5. Have an accountability partner or partners.
This could be anyone: your friend, family member, or colleague who aims to read more and ‘socialize less’ just like you. Both of you would look out for and help each other stay disciplined and on course. It helps if you are near the person, but it doesn’t matter.
It is also important that both of you are spending (or agree to spend) fairly the same amount of time reading. My wife and I used to be accountability partners to each other, but since her business requires a longer presence on Instagram (by the way, please check out her page — @valuenclassy, and patronize her), it wouldn’t make sense to use Apple to analyze Oranges, so I had to look for a new partner.
Here is the summary of the 5 tricks.
1. Approach life with a productivity mindset.
2. Have a daily reading goal
3. Turn off notifications on all your social media accounts.
4. Have a ‘no social media day.’
5. Get an accountability partner
Conclusion
Just like any technology, social media is neutral. Its effects on us depend on how we use it. Everyone in the world agrees that the lesser time someone spends on personal social media pages, the better the person’s overall productivity and health. Books, on the other hand, are proportional in effect. The more time we spend reading, the better the effects on our lives.
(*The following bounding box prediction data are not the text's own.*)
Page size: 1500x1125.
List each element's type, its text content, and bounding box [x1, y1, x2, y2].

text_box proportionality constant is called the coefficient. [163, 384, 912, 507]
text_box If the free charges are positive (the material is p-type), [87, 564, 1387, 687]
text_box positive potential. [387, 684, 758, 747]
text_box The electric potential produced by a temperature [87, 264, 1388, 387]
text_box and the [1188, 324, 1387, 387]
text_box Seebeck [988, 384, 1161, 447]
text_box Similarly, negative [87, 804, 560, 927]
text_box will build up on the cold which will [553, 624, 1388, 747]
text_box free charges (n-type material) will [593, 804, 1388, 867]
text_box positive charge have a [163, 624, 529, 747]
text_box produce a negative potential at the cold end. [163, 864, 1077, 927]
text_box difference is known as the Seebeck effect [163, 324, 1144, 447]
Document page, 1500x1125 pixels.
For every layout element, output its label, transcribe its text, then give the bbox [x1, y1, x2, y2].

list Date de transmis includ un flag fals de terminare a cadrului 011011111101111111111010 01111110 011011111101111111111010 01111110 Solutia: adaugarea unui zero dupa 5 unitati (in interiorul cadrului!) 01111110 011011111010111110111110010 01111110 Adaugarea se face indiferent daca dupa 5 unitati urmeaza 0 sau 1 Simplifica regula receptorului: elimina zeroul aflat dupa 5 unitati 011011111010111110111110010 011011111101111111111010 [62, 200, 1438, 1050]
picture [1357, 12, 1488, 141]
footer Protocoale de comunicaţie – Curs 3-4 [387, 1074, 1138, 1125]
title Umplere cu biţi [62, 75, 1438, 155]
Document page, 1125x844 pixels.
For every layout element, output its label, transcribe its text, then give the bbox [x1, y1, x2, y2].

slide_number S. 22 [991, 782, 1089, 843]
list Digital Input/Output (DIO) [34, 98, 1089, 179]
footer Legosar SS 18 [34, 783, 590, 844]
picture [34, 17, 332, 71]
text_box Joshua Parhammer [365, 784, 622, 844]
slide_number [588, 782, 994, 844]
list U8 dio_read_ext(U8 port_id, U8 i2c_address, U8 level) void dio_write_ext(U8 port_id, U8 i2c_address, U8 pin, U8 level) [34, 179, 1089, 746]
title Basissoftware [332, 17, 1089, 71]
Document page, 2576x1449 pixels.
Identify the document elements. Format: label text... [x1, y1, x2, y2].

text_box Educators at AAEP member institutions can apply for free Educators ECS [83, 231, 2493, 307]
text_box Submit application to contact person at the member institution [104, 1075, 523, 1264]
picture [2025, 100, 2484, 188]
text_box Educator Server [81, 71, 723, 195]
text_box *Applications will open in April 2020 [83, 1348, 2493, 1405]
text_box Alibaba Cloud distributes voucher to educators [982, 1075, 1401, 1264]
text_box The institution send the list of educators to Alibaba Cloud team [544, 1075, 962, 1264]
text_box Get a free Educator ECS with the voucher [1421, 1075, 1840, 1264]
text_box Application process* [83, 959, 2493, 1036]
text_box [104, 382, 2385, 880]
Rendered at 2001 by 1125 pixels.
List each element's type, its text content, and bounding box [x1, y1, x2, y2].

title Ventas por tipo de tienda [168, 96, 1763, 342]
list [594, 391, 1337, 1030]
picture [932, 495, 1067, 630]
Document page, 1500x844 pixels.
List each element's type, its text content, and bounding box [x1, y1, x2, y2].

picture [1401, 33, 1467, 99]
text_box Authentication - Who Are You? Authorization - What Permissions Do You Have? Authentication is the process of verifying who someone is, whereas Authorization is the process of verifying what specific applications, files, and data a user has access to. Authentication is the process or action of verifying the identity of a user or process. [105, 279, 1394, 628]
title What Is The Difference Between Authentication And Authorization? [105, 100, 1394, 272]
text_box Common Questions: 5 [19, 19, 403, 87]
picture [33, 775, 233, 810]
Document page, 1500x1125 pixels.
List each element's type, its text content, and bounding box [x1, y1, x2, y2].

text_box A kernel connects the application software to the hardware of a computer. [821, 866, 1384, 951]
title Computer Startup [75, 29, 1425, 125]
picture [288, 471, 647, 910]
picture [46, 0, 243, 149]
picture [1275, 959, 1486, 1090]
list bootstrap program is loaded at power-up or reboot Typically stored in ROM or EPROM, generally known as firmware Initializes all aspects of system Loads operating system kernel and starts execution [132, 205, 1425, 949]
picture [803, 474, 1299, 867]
Over the years, these two have been competing for our time. Although reading books is more helpful to us overall, the addictive effect of social media makes some people gravitate more towards it. Social media is like junk food. We know that too much of it is bad for our health, but the taste keeps us ordering more.
As wise people, there comes a time when we have to make a conscious decision to prioritize our health over our taste buds. In a world where everyone lives on the street of social media, and everything goes on therein, this is by no mean an easy decision, but we can try.